Based on available evidence, MiNEN is an extremely rare diagnosis. It is an aggressive malignancy associated with poor survival outcomes, with the majority of cases bearing a high-grade neuroendocrine component [3]. Owing to its dual histology, the physiological behavior and final outcome of MiNEN differs from that of separate neuroendocrine and non-neuroendocrine carcinomas. However, despite formal recognition of the dual nature of these tumors, established and agreed clinical practice guidelines for treatment of patients with MiNEN have yet to be ratified. Clinically, MiNEN typically presents at an advanced stage, requiring very intensive treatment strategies.
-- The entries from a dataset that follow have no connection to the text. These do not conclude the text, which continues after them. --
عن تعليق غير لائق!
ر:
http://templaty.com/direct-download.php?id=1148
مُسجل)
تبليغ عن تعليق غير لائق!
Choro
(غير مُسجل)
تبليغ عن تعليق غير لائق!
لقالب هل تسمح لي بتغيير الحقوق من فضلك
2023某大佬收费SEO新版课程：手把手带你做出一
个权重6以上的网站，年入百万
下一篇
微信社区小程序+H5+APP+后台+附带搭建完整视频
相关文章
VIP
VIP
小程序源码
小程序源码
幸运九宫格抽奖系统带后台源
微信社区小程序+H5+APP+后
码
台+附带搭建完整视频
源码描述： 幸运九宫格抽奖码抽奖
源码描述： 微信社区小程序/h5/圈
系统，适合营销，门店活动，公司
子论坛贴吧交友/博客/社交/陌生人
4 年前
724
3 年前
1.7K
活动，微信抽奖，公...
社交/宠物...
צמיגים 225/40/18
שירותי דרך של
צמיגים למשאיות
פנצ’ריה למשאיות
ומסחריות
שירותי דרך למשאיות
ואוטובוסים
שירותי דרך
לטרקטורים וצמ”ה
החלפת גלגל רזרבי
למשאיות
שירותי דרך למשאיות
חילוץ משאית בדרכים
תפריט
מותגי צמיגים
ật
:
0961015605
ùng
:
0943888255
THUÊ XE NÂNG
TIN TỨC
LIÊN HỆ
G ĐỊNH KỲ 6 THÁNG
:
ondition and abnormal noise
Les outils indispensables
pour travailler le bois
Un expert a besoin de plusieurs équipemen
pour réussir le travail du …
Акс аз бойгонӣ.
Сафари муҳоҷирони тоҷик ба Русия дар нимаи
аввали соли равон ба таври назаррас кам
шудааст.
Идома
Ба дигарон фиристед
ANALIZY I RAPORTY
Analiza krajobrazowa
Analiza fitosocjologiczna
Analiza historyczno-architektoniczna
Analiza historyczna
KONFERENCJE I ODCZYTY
It is well known that many genetic factors provide critical information to guide antineoplastic therapy for patients. The most-frequent alterations in MiNEN involve well-characterized oncogenes and/or their protein products, such as TP53, KRAS, BRAF, RB1, PTEN, APC, PI3KCA, and MYC [4]; microsatellite instability (MSI) has been proposed as putative driver of events in MiNEN [5]. MSI refers to the increase of highly repetitive DNA sequences (microsatellites) typically caused by mutations of mismatch repair (MMR) genes used to repair DNA replication errors, which induces the formation of tumors [6]. Numerous studies have found that MSI detection can be used as primary screening for Lynch syndrome, and it is an important prognostic factor in colorectal cancer and a prognostic molecular biomarker for adjuvant chemotherapy and immunotherapy [[7], [8], [9]]. MSI has been proposed as a putative driver of MiNEN [10]. While genetic testing remains the gold standard for MSI detection, the College of American Pathologists recommends an initial four antibody immunohistochemistry panel for MLH1, MSH2, MSH6, and PMS2 to detect the presence or absence of protein products, which is the most widely available and most commonly used method of screening for deficient mismatch repair (dMMR) [11]. Depletion of expression of at least one MMR protein provides compelling indirect evidence for MSI. Furthermore, MSI-high (MSI-H) tumors have shown some resistance to conventional chemotherapeutic agents [12]. The therapeutic benefits of PD-1 inhibitors and other immunotherapies in treating MSI-H and dMMR tumors have dramatically increased the clinical demand for MSI testing, even in tumor types with low expected MSI rates [13].

Although MMR deficiency in colorectal cancer has been extensively investigated, there is very limited published data on the role of MMR status in MiNEN, and the relationship between MMR status and clinicopathological features is also unclear. This study retrospectively collected data from a series of patients with a diagnosis of MiNEN compliant with the 2019 WHO classification, assessed the utility of simple and fast immunohistochemistry techniques in detecting MMR status in MiNEN, and evaluated the correlation between dMMR phenotypes and various clinical parameters.